そういった、誰もが共感しうる青春時代の葛藤を、丁寧に掬いあげた作品です。
主人公は、はじめ、家族と素直に向き合うことができずにいます。
しかし、アニソン歌手になりたいという少女と交流を重ね、またキスミレの花を思わせる不思議な少女との出会いを通して、しだいに心が前向きなものへと変化していきます。
そうして、少年はやがて自分が大きな愛に見守られ、ずっと背中を押され続けてきたことに気づかされていきます。
この作品に出てくる人物はみな純朴で優しく、心の温かさを感じさせます。
少年の成長や気づきを瑞々しく丁寧に描いた青春系ライトノベル。
一度お手に取ってみてはいかがでしょうか。
タイトル通りの不可思議なコメディ寄りかと思いきや。
意外にちゃんと青春しています!
主人公の高校生、光磨は、実はアニソン歌手を母に持つ青年。
しかし幼い頃に母は他界。
またリアリズムな性格や人間と距離を置きたい性格から、文芸部の仲間も居なくはないが、友達という友達も居なかった。
と、そんな彼の前に突然現れた少女。
光磨に会いに来たという彼女は、アニソンになりたいから協力してと願い出る。
何故か一部の相手以外にはその姿も見えず、時に突然居なくなる神出鬼没の彼女。
そんな彼女が見えた、同じクラスメイトの菜帆が話しかけてくるようになり、二人は名もなき少女、通称電波ちゃんが何者かを知り、どうすれば居なくなるかを探り始める。
といったあらすじで進んでいくわけですが。
出だしこそ突拍子がないですが、光磨が電波ちゃんや菜帆と触れ合い、電波ちゃんの謎を追うようになる中で、少しずつ変わっていく様。

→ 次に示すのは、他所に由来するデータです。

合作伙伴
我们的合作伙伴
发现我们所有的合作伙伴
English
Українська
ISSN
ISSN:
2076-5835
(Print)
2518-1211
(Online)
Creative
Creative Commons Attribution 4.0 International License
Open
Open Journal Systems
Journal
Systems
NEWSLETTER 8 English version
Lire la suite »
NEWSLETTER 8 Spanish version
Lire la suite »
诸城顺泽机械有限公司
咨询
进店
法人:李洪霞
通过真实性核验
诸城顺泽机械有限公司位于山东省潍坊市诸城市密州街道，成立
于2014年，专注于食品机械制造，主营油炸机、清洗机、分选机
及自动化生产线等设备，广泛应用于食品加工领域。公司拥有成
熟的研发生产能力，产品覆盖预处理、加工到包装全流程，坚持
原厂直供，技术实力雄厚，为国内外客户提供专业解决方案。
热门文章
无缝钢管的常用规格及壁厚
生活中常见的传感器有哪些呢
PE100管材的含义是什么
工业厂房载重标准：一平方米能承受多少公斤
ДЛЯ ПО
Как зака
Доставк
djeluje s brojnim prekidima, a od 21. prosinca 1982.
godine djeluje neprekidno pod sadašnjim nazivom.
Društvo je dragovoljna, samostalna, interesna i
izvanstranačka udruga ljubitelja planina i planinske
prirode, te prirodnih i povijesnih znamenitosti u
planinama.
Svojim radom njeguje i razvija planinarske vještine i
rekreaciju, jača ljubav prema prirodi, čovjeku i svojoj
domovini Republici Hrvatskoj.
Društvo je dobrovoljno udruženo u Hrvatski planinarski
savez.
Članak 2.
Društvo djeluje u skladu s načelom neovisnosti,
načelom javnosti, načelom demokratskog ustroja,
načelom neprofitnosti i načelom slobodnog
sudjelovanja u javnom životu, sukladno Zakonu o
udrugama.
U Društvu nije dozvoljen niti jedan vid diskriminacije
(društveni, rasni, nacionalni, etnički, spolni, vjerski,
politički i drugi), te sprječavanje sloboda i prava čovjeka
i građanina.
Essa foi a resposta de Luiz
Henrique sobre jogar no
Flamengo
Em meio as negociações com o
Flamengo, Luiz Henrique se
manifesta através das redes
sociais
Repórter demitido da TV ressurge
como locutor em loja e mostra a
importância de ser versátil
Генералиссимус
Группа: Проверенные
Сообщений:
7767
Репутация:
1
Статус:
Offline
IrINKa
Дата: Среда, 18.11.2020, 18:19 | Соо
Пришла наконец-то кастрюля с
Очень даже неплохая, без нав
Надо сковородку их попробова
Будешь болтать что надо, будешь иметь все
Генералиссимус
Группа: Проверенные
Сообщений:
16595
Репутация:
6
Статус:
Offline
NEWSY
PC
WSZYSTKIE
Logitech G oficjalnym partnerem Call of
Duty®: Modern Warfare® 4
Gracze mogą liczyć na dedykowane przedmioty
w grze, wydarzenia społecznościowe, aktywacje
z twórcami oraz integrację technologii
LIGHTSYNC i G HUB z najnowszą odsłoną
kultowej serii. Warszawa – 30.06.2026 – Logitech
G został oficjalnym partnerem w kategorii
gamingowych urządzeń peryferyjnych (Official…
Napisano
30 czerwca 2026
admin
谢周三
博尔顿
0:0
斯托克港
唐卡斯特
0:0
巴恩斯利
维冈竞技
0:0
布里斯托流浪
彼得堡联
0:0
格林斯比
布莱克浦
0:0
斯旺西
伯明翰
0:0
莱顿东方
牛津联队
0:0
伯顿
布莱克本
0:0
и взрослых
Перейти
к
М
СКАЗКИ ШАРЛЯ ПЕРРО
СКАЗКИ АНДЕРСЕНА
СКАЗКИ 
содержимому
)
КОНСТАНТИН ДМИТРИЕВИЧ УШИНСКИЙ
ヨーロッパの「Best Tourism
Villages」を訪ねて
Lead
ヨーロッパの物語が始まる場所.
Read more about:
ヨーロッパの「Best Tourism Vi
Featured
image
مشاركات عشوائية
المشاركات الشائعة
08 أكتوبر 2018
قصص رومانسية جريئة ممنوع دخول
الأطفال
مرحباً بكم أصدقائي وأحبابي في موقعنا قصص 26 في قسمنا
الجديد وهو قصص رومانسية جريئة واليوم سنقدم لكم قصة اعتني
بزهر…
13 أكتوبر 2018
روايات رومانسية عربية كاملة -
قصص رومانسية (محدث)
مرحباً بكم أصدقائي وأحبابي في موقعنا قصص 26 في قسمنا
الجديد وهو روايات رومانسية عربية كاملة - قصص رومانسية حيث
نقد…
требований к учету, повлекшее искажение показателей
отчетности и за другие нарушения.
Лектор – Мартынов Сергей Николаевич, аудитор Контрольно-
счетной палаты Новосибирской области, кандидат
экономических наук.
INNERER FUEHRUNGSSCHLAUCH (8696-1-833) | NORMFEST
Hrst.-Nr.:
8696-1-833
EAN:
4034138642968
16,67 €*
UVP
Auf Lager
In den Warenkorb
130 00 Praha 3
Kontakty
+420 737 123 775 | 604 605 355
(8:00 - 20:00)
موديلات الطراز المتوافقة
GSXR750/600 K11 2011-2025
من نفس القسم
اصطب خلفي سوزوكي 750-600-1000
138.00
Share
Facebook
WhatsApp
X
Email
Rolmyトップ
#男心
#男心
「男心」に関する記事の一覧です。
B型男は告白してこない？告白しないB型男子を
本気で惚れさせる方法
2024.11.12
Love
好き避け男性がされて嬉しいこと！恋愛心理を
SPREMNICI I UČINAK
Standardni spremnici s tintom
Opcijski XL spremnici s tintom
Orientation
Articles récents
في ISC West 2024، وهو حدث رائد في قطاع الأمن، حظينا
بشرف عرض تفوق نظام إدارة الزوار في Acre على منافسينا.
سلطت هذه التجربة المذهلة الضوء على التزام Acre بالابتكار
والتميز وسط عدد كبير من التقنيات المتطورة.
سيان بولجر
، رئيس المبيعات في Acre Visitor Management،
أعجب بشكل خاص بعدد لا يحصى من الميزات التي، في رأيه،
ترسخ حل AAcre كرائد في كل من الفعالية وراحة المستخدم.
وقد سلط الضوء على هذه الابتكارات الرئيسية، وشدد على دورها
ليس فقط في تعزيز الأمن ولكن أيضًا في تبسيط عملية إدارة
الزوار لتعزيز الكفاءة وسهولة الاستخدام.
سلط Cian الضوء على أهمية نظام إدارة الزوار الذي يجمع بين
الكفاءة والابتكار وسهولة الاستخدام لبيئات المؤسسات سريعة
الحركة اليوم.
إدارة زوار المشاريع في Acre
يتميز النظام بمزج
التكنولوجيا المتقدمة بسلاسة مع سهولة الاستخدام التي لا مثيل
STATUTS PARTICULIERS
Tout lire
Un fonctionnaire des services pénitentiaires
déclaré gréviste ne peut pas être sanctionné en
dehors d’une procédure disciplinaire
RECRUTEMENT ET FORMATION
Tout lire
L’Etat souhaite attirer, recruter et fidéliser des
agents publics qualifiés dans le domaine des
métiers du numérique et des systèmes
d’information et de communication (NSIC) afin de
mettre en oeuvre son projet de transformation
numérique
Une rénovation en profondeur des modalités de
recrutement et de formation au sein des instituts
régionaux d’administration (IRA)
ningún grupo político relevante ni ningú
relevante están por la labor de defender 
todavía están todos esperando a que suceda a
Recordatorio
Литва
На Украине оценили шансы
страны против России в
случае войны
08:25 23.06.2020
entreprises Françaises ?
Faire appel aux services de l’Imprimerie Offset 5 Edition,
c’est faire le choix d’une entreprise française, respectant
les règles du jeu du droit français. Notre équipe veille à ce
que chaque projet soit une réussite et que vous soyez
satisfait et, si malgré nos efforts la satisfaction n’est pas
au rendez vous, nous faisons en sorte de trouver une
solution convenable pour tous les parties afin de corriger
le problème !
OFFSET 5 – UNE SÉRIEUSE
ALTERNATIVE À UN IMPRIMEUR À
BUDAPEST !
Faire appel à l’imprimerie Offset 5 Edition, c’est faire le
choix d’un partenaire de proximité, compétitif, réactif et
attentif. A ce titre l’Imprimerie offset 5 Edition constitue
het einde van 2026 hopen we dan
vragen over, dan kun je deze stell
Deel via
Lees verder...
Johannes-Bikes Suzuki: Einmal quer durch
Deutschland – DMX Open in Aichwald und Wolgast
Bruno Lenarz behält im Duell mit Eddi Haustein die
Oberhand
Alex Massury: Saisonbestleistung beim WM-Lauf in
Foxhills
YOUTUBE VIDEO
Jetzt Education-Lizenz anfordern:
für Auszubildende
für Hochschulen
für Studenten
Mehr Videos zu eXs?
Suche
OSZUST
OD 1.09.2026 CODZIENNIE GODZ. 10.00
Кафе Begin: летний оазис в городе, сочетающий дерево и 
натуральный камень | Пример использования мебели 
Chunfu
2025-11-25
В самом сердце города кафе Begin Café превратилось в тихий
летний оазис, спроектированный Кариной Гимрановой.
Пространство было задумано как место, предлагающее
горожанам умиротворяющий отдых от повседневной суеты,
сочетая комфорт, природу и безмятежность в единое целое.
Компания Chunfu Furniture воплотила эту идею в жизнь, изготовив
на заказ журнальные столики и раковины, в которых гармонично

そしてそこから広がる人間模様はちゃんと光磨の成長も含め、しっかり青春を感じさせてくれます。
また、電波ちゃんの存在が何者なのか。
彼女がいうアニソンになりたいという言葉の意味は。
そういった謎を中心に置く物語が、ジャンルを現代ファンタジーとしている通り、ちょっと不思議な学園ものを感じさせてくれます。
描写はしっかりとしていますが、拘りすぎて読みにくいという訳でもない良さがあります。
レビュー時点で連載中の本作。
アニソン系の話題なだけあり、そういった要素が好きな方にはこの先も注目してほしいですが、光磨と仲間の青春群像劇としても面白い本作。